Question

Let $\mathit{h}\mathbf{:}\mathit{R}\mathbf{\to }\mathit{S}$a homomorphism of rings and define a function $\overline{\mathbf{h}}\mathbf{:}\mathit{R}\left[x\right]\mathbf{\to }\mathit{S}\left[x\right]$by the rule

$\overline{\mathbf{h}}\left(a_0+a_{1}x+\dots +a_n{x}^n\right)\mathbf{=}\mathit{h}\left(a_0\right)\mathbf{+}\mathit{h}\left(a_1\right)\mathit{x}\mathbf{+}\mathit{h}\left(a_2\right){\mathit{x}}^{\mathbf{2}}\mathbf{+}\mathbf{\dots }\mathbf{+}\mathit{h}\left(a_n\right){\mathit{x}}^{\mathbf{n}}$

Prove that

(c) $\overline{h}$ is surjective if and only if h is surjective.

Short answer

It is proved that $\overline{h}$ is surjective if and only if h is surjective.

Step-by-step solution

Prove that  h¯ is surjective

It is given that h is surjective, and we have to prove that $\overline{h}$ is surjective.
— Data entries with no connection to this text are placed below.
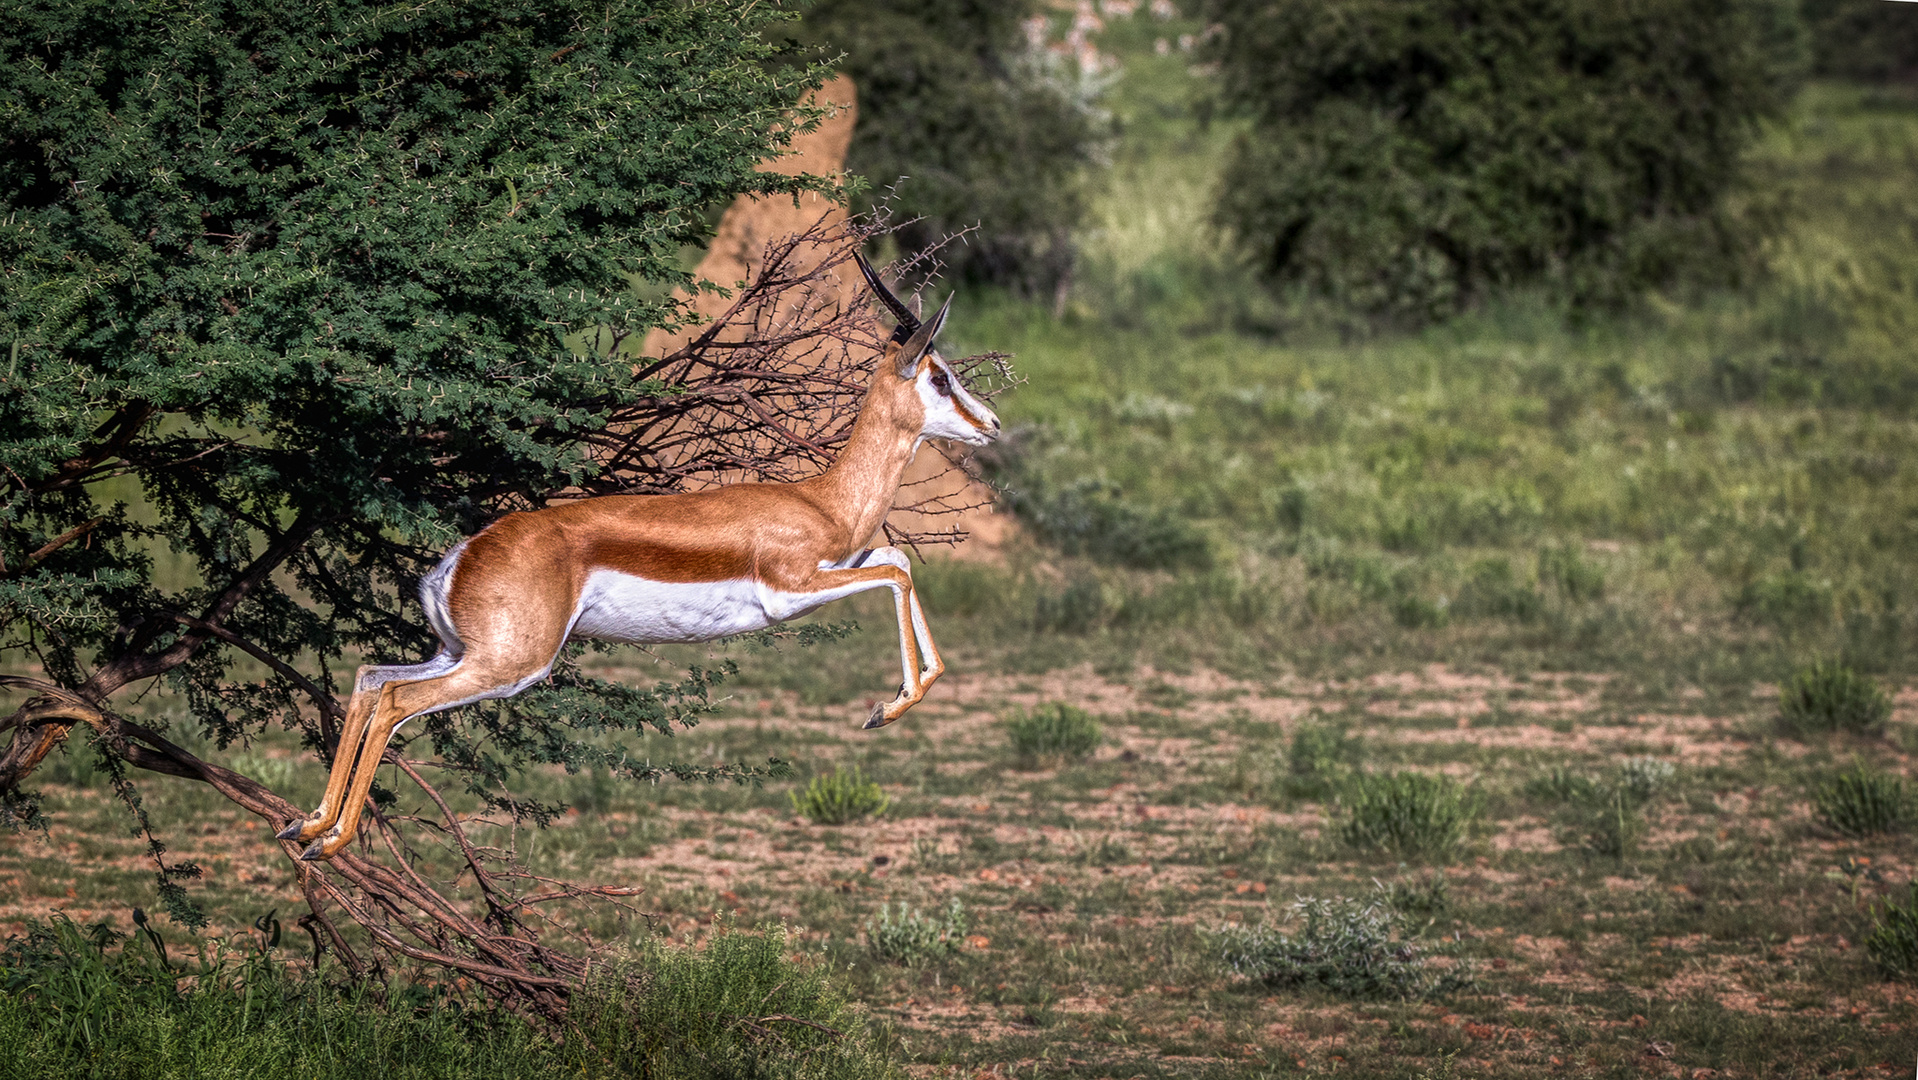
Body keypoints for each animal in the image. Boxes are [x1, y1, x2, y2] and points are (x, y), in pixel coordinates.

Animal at [287, 253, 1005, 863]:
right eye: (940, 376)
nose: (993, 424)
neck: (823, 501)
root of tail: (461, 558)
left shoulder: (837, 566)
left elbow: (897, 561)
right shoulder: (790, 590)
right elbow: (893, 573)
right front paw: (887, 708)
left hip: (460, 654)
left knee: (370, 679)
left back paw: (307, 825)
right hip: (510, 665)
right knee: (394, 702)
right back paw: (331, 840)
Since h is surjective, we have:

$\sum _{i=0}^m{s}_i{x}^i\in S\left[x\right]$

This implies that there are $r_i\in R$, such that $h\left(r_i\right)=s_i$. It implies that .

$\overline{h}\left(\sum _{i=0}^m{r}_i{x}^i\right)=\sum _{i=0}^m{s}_i{x}^i$

Therefore, $\overline{h}$ is surjective.

Prove that  h is surjective 

It is given that $\overline{h}$ is surjective. This implies that h is surjective.